Dünyada gelişmiş ya da gelişmekte olan ülkelerin geneli bu mantıklara artık prim vermiyor. Komünist ülkelerde bile artık böyle bir mantık yok. Bu ülkeler bile gerek özelleştirme gerekse yatırım için yabancı sermayeyi ülkeye çekmeye çalışırken bizde böyle bir tutucu düşünceyle ne yazık ki zihniyetleri, kafaları karıştırıyorlar. ‘Ülkeyi satıyor’ diyorlar. Bu hiçbir şekilde milliyetçilik olamaz. Bu aslında bir ekonomik faşizmdir. Bundan uzaklaşmak, bu anlayıştan sıyrılmak, ülkemizin geleceği adına bundan kurtulmamız lazım. Biz bu konuda gerekli adımları atıyoruz.”
Krizin Türkiye’de diğer birçok ülkeye göre daha az olumsuz etkisi olduğunu, bunun bugüne kadar gerçekleştirilen yapısal değişikliklerden kaynaklandığını, krizin özellikle dar gelirliler üzerindeki etkisini en az düzeyde tutmaya çalıştıklarını kaydeden Erdoğan, “Tüm bu başarıları hükümetimizi övmek adına değil, ülkemizi ve ülkemizin potansiyelini övmek adına dikkatlerinize sunmak istiyorum. Türkiye potansiyelini açığa çıkartan, gücünü ortaya koyabilen, her türlü zenginliği, hem kendisi hem de bölgesi için bir istikrar unsuru haline getirebilen bir ülke olma yolunda ilerlemeye devam ediyor” diye konuştu.
Başbakan Erdoğan, sadece nisan ayında Pakistan ve Afganistan’la birlikte İstanbul’da üçlü zirveyi yaptıklarını, Londra’da yapılan G-20 zirvesinde ekonomik krizi görüştüklerini, yeni tedbirlerle ilgili kararlar aldıklarını ve Medeniyetler Forumunun ikincisini İstanbul’da yaptıklarını ve ABD Başkanı Barack Obama’yı Ankara ve İstanbul’da ağırladıklarını hatırlatarak, Türkiye’den tüm dünyaya etkili ve anlamlı mesajlar verdiklerini kaydetti.

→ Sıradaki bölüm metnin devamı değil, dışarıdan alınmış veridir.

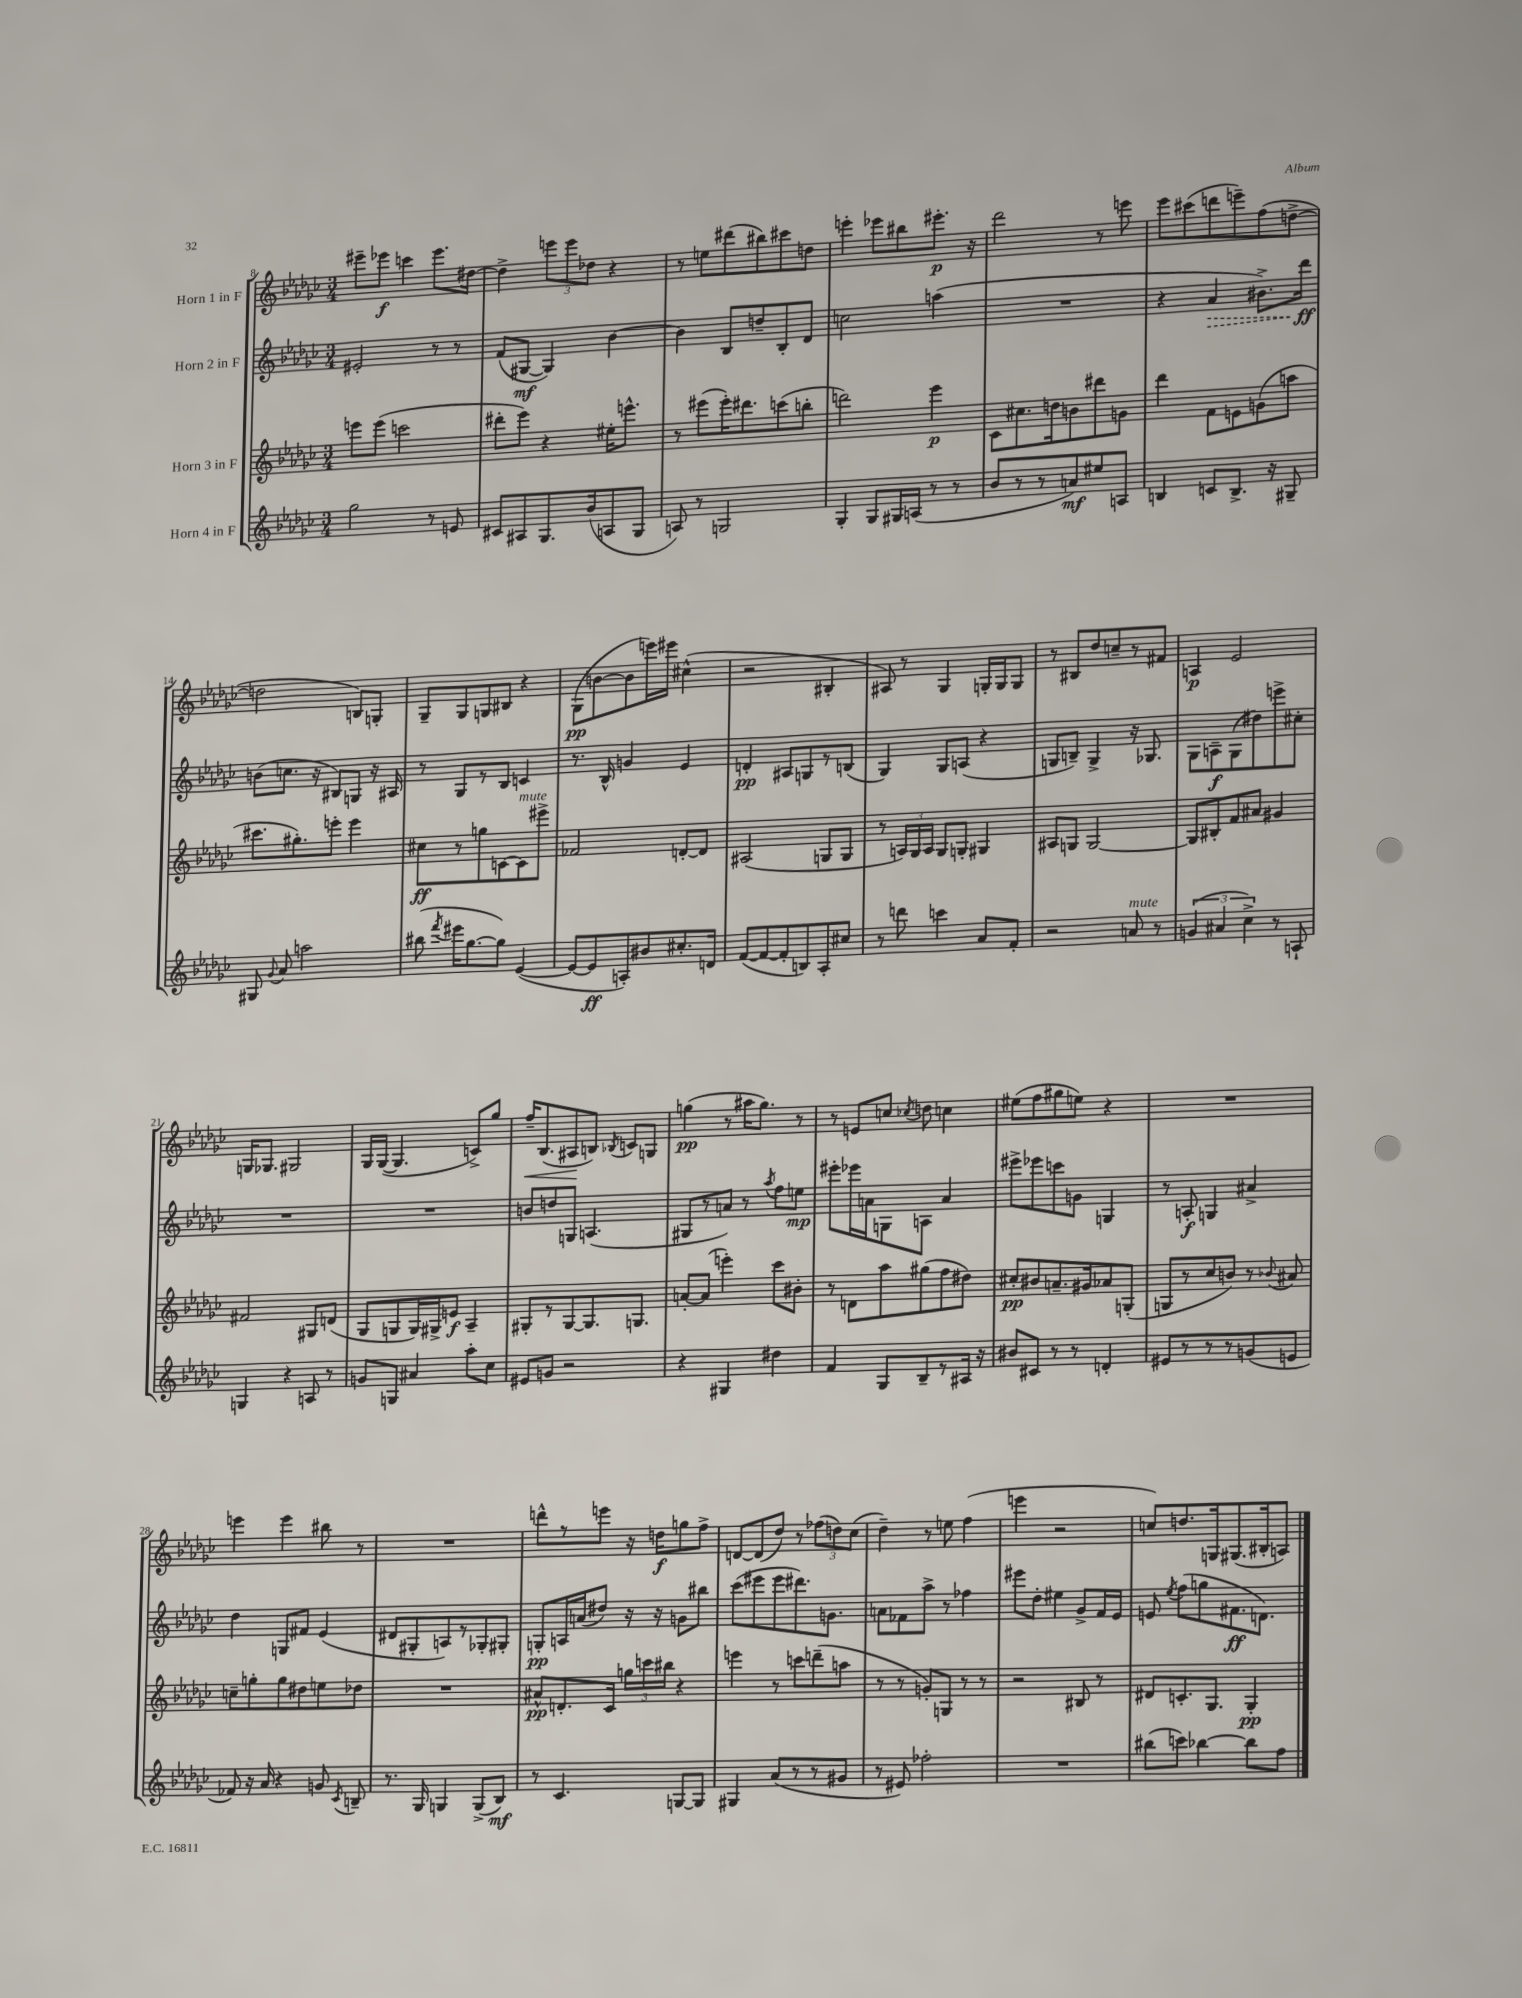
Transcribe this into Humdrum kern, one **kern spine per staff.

**kern	**kern	**kern	**kern
*staff4	*staff3	*staff2	*staff1
*clefG2	*clefG2	*clefG2	*clefG2
*k[b-e-a-d-g-c-]	*k[b-e-a-d-g-c-]	*k[b-e-a-d-g-c-]	*k[b-e-a-d-g-c-]
*M3/4	*M3/4	*M3/4	*M3/4
2gg-	8eee	2e#'	8eee#~
.	(8eee	.	8eee-
.	2ccc	.	4ccc
8r	.	8r	8.eee-
8e	.	8r	.
.	.	.	[16dd#
=	=	=	=
8c#	8ddd#'	(8f	4dd#^]
8A#	8eee-)	[8G#	.
8.G-	4r	4G#])	12eee
.	.	.	12eee
.	.	.	12dd-
(16b-	.	.	.
8A	16ee#'	[4b-	4r
.	8.eee^^	.	.
8G-	.	.	.
=	=	=	=
8A)	8r	4b-]	8r
8r	(8eee#	.	8ee
2G	16eee#')	8B-	(8ddd#
.	8.ddd#	.	.
.	.	8dd~	8bb#)
.	(8ccc	8B-'	8ccc#
.	8bb'	8d-	8dd
=	=	=	=
4G-'	2ddd)	2cc	4eee'
8G-	.	.	8eee-
16G#	.	.	8bb#
(16A	.	.	.
8r	4eee-	(4aa	8.eee#'
8r	.	.	.
.	.	.	16r
=	=	=	=
8b-	8c-	2.r	2ddd-
8r	8.cc#	.	.
8r	.	.	.
.	16dd	.	.
8a)	8b	.	.
8ee#	8ddd#	.	8r
8A	8g	.	8eee
=	=	=	=
4B	4ddd-	4r	8eee-
.	.	.	(8ccc#
8c	8f	4a-	8ddd
8.B^	8e	.	8eee~)
.	(8g	8.b#^)	(8ff
16r	.	.	.
8G#~	8aa	.	[8dd^
.	.	16ddd-	.
=	=	=	=
8G#	8.ccc#	(8b	2dd]
8qqg-	.	.	.
8a-	.	8.cc	.
.	8.gg#')	.	.
2aa	.	.	.
.	.	16r	.
.	8eee'	8B#)	.
.	4eee	8G	8B)
.	.	16r	8G'
.	.	16A#	.
=	=	=	=
(8bb#	8cc#	8r	8G-~
8qfff	.	.	.
16eee#	8r	8G-	8G-
[8.gg-	.	.	.
.	8gg	8r	8G
8gg-])	[8c	8B-	8B#
([4e-	8c]	4c	4r
.	8eee#^	.	.
=	=	=	=
8e-_	2f-	8.r	(8G-
8e-]	.	.	[8b
.	.	16B-^^	.
8A')	.	4g	8b]
8b#	.	.	16eee)
.	.	.	16eee#
8.cc#'	[8d'	4e-	(4cc#^^
.	8d]	.	.
16d	.	.	.
=	=	=	=
([8f	(2A#	4d'	2r
8f_	.	.	.
8f']	.	8A#	.
8B)	.	8G	.
8A-'	8G	8r	4B#'
8cc#	8G	(8B	.
=	=	=	=
8r	8r	4G-)	8A#)
8ddd	24A)	.	8r
.	24G-	.	.
.	24A	.	.
4ccc	8G-	8G-	4G-
.	8G'	(8A	.
8a-	4G#	4r	16G'
.	.	.	16G
8f'	.	.	8G
=	=	=	=
2r	8A#	8G	8r
.	8G	8B~)	8B#
.	[2G	4G^	8dd-
.	.	.	8cc~
8a	.	16r	8r
.	.	8.G-	.
8r	.	.	8f#
=	=	=	=
(6g	8G]	8G-	4A
.	8B#'	8A~	.
6a#	.	.	.
.	8f	(8G-	2e-
6cc-^)	.	.	.
.	8a#	8dd#)	.
8r	4g#	8eee^	.
8A`	.	8cc#'	.
=	=	=	=
4G	2f#	2.r	16G
.	.	.	8.G-
4r	.	.	2G#
8A	8G#	.	.
8r	(8d	.	.
=	=	=	=
8g	8G-	2.r	16G-
.	.	.	([16G-
8G	8G	.	4.G-]
4a#	16G)	.	.
.	16G#^	.	.
.	8e	.	.
8aa-'	4A-~	.	8c^)
8cc-	.	.	8gg-
=	=	=	=
8e#	8G#'	8b	16ff~
.	.	.	(8.B-
8g	8r	8dd	.
2r	[8G#	8G	8A#
.	8.G#]	(4.A	8B)
.	.	.	8qB-
.	.	.	8c
.	8.G	.	.
.	.	.	8G
=	=	=	=
4r	[8a'	8G#	(4gg
.	(8a]	8r	.
4G#	4eee')	8a)	8r
.	.	8r	16aa#
.	.	.	8.gg)
.	.	8qaa-	.
4dd#	8ccc-	8ff	.
.	8b#'	8ee	8r
=	=	=	=
4f	8r	8eee#'	8r
.	8d	16eee-	8e
.	.	16a	.
8G-	8aa-	8G	8cc
.	.	.	8qcc-
8B-~	(8gg#	8A	8dd
8r	8ff	4a	4cc
16A#	8dd#)	.	.
16r	.	.	.
=	=	=	=
8b#	8cc#'	8eee#^	(8ee#
8c#	8b#	8eee-	8ff
8r	8.a~	8ccc	8gg#
8r	.	8g	8ee)
.	16g#	.	.
4d'	8a-	4G	4r
.	(8G'	.	.
=	=	=	=
8e#	8G	8r	2.r
8r	8r	8A'	.
8r	8cc-	4G	.
8r	8b)	.	.
(8g	8r	4a#^	.
.	8qqb-	.	.
8e	8a#	.	.
=	=	=	=
8f-)	8cc~	4dd-	4eee
16r	8gg'	.	.
16a-	.	.	.
4r	8gg	8G	4eee
.	8dd#	8f#	.
8g	8ee	(4e-	8bb#
8qc-	.	.	.
8B~	8dd-	.	8r
=	=	=	=
8.r	2.r	8d#	2.r
.	.	8G#'	.
16G-	.	.	.
4G	.	8A)	.
.	.	8r	.
(8G^	.	8G-'	.
8B-)	.	8G#'	.
=	=	=	=
8r	8a#^^	8G'	8ddd^^
4.c-	8.d'	16A	8r
.	.	(16a	.
.	.	8dd#)	8eee
.	16c-	.	.
.	24gg	16r	16r
.	24ccc	.	.
.	.	16r	16dd
.	24bb#	.	.
[8G	4r	8g	8gg
8G]	.	8bb#	8ff^
=	=	=	=
4G#	4eee	(8ccc-	[8d
.	.	8eee#	(8d]
(8a-	8r	8eee#	8dd-)
8r	8ccc	8.ddd#)	8r
8r	(8ddd~	.	(12ff-
.	.	8.g	.
.	.	.	12dd)
8g#	8aa	.	.
.	.	.	(12cc-
=	=	=	=
8r	8r	8a	4dd-~)
8e#)	8r	8f-	.
2ff-'	8g')	8aa-^	8r
.	8G	8r	8ee
.	8r	4ff-	(4ff
.	8r	.	.
=	=	=	=
2.r	2r	8eee#	4eee
.	.	8dd-'	.
.	.	4ee#	2r
.	8B#	8g-^	.
.	8r	16f	.
.	.	16e-	.
=	=	=	=
(8bb#	8d#	8e	8cc)
.	.	8qee-	.
8ccc)	8.c'	(8ff	8.dd
[4bb-	.	8gg	.
.	8.G-	.	16G
.	.	8.f#	(8.G#
8bb-]	4G-'	.	.
.	.	8.d)	16B#'
8ff	.	.	8A)
==	==	==	==
*-	*-	*-	*-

Dünyadaki tüm ülkelerle temas ve görüşmelerini yoğun şekilde sürdürmeye devam ettiklerini belirten Başbakan Erdoğan, “Tüm bunlar Türkiye’nin rutin dış politika görüşmeleri değil. Tüm bunlar bu temaslar, bu ziyaretler dünyada gücünü ve etkinliğini artıran, saygınlığını artıran bir ülkenin, Türkiye’nin yeni durumuna işaret eden gelişmelerdir. Burası çok önemli. Türkiye istikrarlı oldukça, Türkiye güven zemininde ilerlemeye devam ettikçe her anlamda bugün bulunduğumuz seviyelerden çok daha yüksek seviyeleri yakalayabilecektir” diye konuştu.
Toplantıya, Türkiye’nin Berlin Büyükelçisi Ahmet Acet ve Hannover Başkonsolosu Aydın İlhan Durusoy da katıldı.